On one of the last days before the end of April, M. and I went over to the dining room—it was in a separate building not far from the main one. On the way we saw two cars standing outside the doctor's house and trembled at the sight of them—this was the effect cars always had on us. Right by the dining room we ran into the doctor with two strangers. They were large, beefy and well- groomed types—very different from the sort who came to stay in a rest home. One was in military dress and the other in civilian clothes. They were obviously officials, but not local ones by the look of them. I decided they must have come to inspect the place. "I wonder if they've come to check up on me," M. said suddenly. "Did you notice how he looked at me?" Sure enough, the one in civilian clothes had looked around at us and then said something to the doc­tor. But we soon forgot all about them. It was more natural to as­sume that they were a couple of inspectors from local Party head­quarters who had come to see how the rest home was preparing to celebrate May Day. In a life such as ours we were always having fits of panic—everybody was constantly on the watch for signs of immi­nent disaster, and, whether our fears were justified or not, they kept us in a state bordering on dementia. We tried so much not to give way to these fears that bouts of cold terror were always succeeded by moods of recklessness during which we were quite capable of talking with police spies as though they were bosom friends.
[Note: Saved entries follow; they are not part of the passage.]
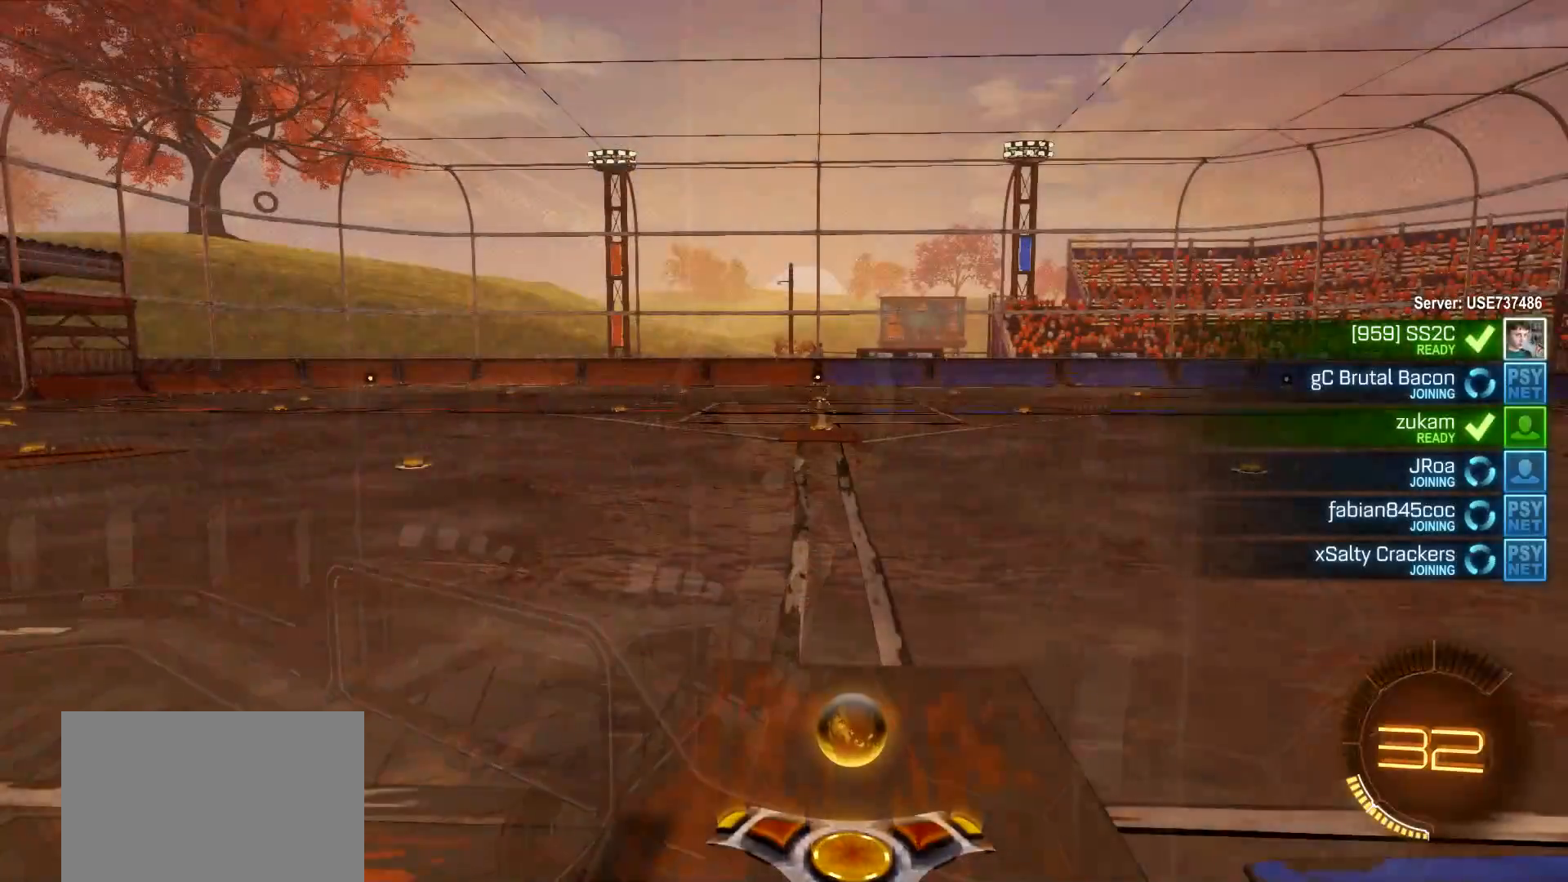
{"buttons": ["TRIANGLE"], "left_stick": "center", "right_stick": "center", "events": [[450, "TRIANGLE", "down"]]}
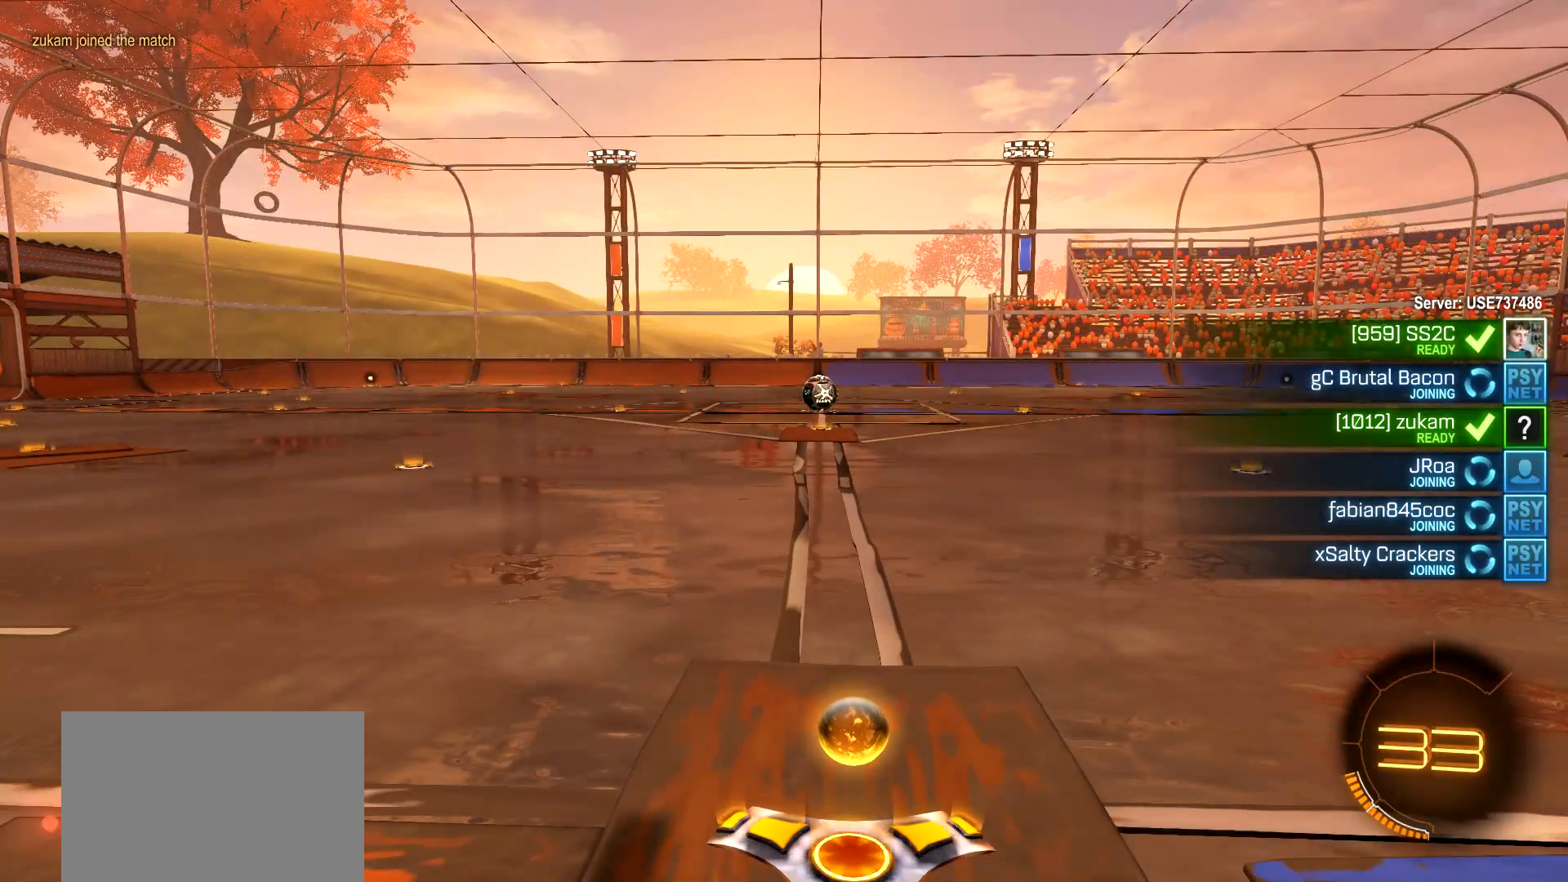
{"buttons": [], "left_stick": "center", "right_stick": "center", "events": [[84, "TRIANGLE", "up"]]}
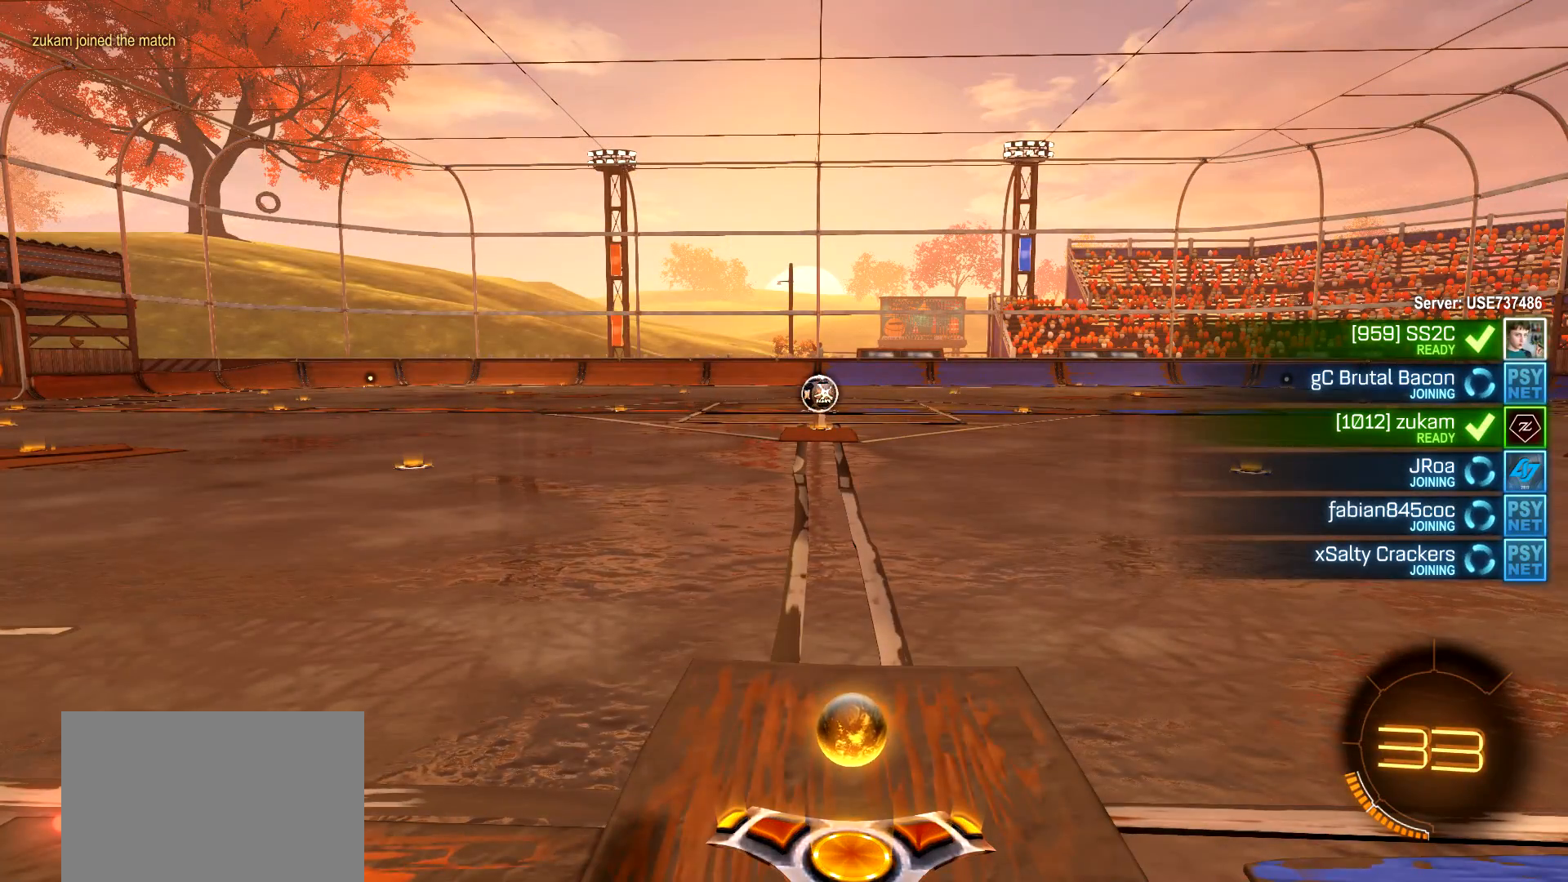
{"buttons": [], "left_stick": "center", "right_stick": "center", "events": []}
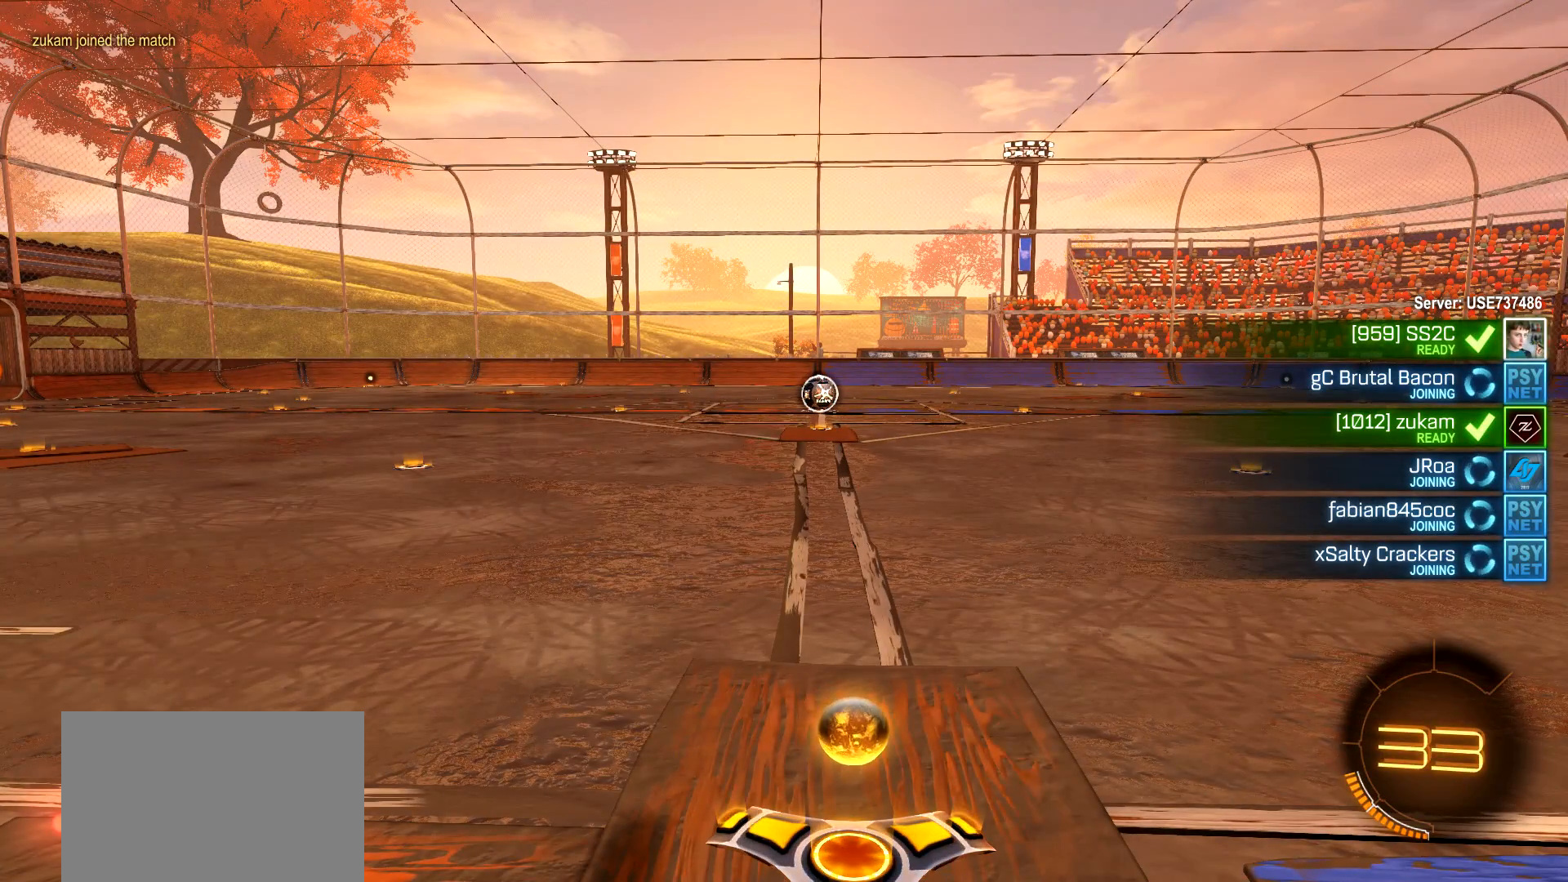
{"buttons": [], "left_stick": "center", "right_stick": "center", "events": [[334, "TRIANGLE", "down"], [468, "TRIANGLE", "up"]]}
On the first of May we didn't go out, except to the dining room for our meals, and the whole day we could hear sounds of revelry— shouting, singing and sometimes fighting. One of the other inmates, a woman textile worker from a factory near Moscow, took refuge with us. M. sat and joked with her, and I was terrified in case he said the wrong thing and she went off to denounce him. They got talking about the arrests, and she mentioned somebody at her factory who had been picked up, saying what a good person he was and how kind he had been to the workers. M. started questioning her about the man. When she had gone I told him at great length how foolish he was to be so indiscreet. He assured me he would mend his ways and never say another word to strangers. I shall never forget how I then said: "You'll have to go all the way to Siberia before you mend your ways. . . ."

That night I dreamed of ikons—this is always regarded as a bad omen. I started out of my sleep in tears and woke M. as well. "What have we got to be afraid of now?" he asked. "The worst is over." And we went back to sleep. I had never before dreamed of ikons, nor have I since—we had never possessed any ikons of our own, and the old ones which we loved had only artistic meaning for us.

In the morning we were wakened by somebody knocking quietly on the door. M. got up to open the door and three people came in: two men in military uniform and the doctor. M. began to dress. I put on a dressing gown and sat on the bed. "Do you know when it was signed?" M. asked me, looking at the warrant. It appeared that it had been signed about a week previously. "It's not our fault," one of the men in uniform explained, "we have too much to do." He com­plained that they had to work while people were on the spree over the holiday—it had been very difficult to get a truck in Charusti because everybody was off duty.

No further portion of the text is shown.